A meeting in Arizona
At one point during Q Con Live on Saturday, a pair of presenters went on a long diatribe against people who wear masks to prevent the spread of Covid-19. It's a way to control people, and a symbol of submission, they argued.
It was an example of how the community of QAnon believers has come to embrace many other seemingly unrelated conspiracy theories, and of how willing those believers are to see everything as a sinister move by the "cabal" that must be fought against — inventing an imaginary threat and ignoring the very real virus that has already killed more than 200,000 people in the US.
It also showed just how strong the pull of groupthink can be among the conspiracy theorists. As the presenters spoke, I looked around the room and noted that — as was often the case on Saturday — I was one of the only people in a room of roughly 100 who was wearing a mask. I felt eyes on me, realizing the same thing I had. And, against my better judgment, I briefly pulled my mask down hoping it would stop the people on stage from singling me out.

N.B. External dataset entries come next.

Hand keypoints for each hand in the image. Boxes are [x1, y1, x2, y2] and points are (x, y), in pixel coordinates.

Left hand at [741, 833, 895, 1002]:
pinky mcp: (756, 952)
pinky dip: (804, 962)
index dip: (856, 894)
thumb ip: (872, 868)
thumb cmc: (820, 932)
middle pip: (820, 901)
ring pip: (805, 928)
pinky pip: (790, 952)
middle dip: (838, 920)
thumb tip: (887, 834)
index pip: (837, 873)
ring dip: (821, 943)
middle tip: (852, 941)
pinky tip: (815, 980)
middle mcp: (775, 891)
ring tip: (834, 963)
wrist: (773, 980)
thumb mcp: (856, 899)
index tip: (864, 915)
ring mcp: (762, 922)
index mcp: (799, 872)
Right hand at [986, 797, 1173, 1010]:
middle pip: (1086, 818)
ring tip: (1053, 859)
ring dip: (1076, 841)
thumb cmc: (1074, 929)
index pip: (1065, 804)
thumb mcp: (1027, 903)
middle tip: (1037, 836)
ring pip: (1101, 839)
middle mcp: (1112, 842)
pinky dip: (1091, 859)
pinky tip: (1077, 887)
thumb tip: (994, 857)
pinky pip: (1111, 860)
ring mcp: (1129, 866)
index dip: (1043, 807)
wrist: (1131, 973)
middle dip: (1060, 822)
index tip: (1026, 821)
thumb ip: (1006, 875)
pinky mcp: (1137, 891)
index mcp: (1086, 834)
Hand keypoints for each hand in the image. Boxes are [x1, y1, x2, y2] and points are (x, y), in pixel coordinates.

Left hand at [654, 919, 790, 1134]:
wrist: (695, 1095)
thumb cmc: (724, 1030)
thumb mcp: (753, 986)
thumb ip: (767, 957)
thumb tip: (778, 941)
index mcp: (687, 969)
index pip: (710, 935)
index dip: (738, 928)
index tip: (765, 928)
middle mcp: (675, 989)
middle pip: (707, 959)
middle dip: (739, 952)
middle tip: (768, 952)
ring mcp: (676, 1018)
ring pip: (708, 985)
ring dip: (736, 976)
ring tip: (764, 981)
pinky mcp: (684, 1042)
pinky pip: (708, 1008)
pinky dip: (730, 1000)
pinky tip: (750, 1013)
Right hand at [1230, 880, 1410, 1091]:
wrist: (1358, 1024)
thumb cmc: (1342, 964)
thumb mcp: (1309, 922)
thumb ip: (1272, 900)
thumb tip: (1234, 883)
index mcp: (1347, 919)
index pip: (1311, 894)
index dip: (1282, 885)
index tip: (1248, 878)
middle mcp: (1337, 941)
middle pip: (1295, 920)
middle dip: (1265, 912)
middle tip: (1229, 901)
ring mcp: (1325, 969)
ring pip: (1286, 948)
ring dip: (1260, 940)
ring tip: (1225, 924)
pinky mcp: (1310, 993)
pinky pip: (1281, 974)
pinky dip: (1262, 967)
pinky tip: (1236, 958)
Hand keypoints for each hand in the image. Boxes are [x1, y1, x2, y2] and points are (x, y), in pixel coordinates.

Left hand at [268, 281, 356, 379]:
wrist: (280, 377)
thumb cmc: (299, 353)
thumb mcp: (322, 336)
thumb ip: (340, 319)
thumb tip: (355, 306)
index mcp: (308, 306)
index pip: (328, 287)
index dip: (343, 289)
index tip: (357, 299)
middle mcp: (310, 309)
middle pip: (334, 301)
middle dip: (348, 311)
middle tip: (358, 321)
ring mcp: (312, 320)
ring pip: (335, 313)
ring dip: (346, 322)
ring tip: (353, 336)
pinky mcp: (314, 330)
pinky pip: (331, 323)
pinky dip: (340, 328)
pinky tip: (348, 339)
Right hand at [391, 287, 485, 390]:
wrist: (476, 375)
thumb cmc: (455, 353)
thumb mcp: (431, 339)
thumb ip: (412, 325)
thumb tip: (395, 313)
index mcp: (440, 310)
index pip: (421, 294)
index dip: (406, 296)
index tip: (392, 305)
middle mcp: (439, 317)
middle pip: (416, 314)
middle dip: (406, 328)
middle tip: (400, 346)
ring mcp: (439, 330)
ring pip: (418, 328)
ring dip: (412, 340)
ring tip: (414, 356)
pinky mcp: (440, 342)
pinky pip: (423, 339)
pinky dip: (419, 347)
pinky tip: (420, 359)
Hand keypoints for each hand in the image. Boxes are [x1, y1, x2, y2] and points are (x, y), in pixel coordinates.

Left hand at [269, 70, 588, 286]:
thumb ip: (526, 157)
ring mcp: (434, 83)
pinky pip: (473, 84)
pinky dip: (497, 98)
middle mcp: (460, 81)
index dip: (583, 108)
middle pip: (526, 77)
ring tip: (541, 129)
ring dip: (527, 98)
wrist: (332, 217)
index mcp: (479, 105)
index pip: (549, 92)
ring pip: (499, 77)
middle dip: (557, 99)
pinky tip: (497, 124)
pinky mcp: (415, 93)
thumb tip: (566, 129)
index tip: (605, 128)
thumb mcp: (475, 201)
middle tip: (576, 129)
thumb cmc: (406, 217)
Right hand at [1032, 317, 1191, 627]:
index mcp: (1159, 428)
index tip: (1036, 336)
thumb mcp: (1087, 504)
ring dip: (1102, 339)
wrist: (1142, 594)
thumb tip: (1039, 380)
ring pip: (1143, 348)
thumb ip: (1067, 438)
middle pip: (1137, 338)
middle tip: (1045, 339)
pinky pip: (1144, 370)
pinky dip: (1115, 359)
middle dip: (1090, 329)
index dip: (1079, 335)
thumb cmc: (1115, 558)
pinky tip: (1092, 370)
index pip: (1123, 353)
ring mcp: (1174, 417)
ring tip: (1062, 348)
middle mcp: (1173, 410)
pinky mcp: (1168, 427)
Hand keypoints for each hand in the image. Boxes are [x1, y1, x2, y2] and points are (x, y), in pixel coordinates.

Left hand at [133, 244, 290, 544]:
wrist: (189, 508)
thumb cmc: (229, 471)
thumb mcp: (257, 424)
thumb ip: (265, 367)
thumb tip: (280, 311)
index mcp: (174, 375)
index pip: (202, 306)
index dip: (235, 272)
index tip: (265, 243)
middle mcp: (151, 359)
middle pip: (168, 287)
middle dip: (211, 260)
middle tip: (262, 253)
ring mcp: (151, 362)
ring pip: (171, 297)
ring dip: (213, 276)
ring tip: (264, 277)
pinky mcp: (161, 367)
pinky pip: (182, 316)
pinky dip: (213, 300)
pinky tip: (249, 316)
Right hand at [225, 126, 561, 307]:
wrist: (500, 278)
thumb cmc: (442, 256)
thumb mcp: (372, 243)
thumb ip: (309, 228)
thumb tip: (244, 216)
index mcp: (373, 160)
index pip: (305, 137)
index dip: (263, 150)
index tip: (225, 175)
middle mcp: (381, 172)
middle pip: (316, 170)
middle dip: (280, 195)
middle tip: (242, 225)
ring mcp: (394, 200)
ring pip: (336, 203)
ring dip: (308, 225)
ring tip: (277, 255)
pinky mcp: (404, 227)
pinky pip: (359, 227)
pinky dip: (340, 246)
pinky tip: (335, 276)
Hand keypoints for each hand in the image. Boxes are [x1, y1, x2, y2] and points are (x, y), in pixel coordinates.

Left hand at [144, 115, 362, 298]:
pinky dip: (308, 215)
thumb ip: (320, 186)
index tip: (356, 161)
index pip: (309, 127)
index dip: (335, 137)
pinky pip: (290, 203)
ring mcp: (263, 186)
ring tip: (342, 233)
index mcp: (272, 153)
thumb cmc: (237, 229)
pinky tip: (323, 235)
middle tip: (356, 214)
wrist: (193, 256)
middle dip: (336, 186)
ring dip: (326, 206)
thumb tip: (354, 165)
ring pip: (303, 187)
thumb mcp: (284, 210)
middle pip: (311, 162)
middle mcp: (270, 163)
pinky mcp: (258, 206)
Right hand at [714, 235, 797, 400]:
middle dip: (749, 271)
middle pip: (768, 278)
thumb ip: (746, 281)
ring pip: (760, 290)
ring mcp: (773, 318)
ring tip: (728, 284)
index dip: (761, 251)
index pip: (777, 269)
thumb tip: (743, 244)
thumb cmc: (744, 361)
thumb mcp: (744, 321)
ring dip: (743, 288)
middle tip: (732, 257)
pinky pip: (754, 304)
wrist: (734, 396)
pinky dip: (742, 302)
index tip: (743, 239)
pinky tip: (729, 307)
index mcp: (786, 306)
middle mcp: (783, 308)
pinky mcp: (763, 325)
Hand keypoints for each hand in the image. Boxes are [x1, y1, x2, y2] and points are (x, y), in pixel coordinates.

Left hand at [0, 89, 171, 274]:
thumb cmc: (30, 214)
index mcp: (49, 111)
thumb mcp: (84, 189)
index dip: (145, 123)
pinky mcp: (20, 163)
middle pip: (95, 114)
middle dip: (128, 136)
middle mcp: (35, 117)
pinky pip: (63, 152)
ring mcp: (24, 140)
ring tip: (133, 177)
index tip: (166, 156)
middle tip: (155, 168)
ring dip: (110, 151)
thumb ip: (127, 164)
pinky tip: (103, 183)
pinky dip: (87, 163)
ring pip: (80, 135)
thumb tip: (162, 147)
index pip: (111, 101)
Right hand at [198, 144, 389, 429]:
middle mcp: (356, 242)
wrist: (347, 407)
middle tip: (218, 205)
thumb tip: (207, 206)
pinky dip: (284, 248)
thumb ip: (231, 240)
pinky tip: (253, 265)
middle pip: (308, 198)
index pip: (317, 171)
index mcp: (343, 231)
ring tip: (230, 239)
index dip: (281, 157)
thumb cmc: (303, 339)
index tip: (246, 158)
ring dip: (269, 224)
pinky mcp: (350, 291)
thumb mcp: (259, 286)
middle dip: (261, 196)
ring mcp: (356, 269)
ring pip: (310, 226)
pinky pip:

The mask wasn't the only way I was different from most people at the conference. Journalists were allowed to attend, but not exactly encouraged — we could "purchase tickets and attend as individuals," the conference's website said, so long as we did not attempt to interview anyone.
Attendees might not have been wearing masks, but many were wearing both Trump and QAnon attire. Trump's importance to them, and to the whole conspiracy theory, was clear.
When someone brought up how Trump had two days earlier, at an NBC town hall, refused to disavow QAnon it was cheered.
Speakers at the event, some of the conspiracy theories' most ardent peddlers, referenced specific posts shared by the anonymous person or people behind QAnon as if they were scripture. Some told the audience that it was necessary to re-elect the President so the QAnon prediction of the arrest of people like Hillary Clinton could finally come to fruition.
QAnon had first falsely predicted Clinton's imminent arrest in 2017, and some speakers hinted at growing impatience and even perhaps skepticism about QAnon's claims and predictions.
Others, though, suggested it will all fall into place after Trump's reelection. This part was less surprising to hear. It will be very hard for people who've convinced themselves that this is the most important fight of anyone's life to realize it's all been a lie. And besides, many of the speakers had Q merchandise and books to sell.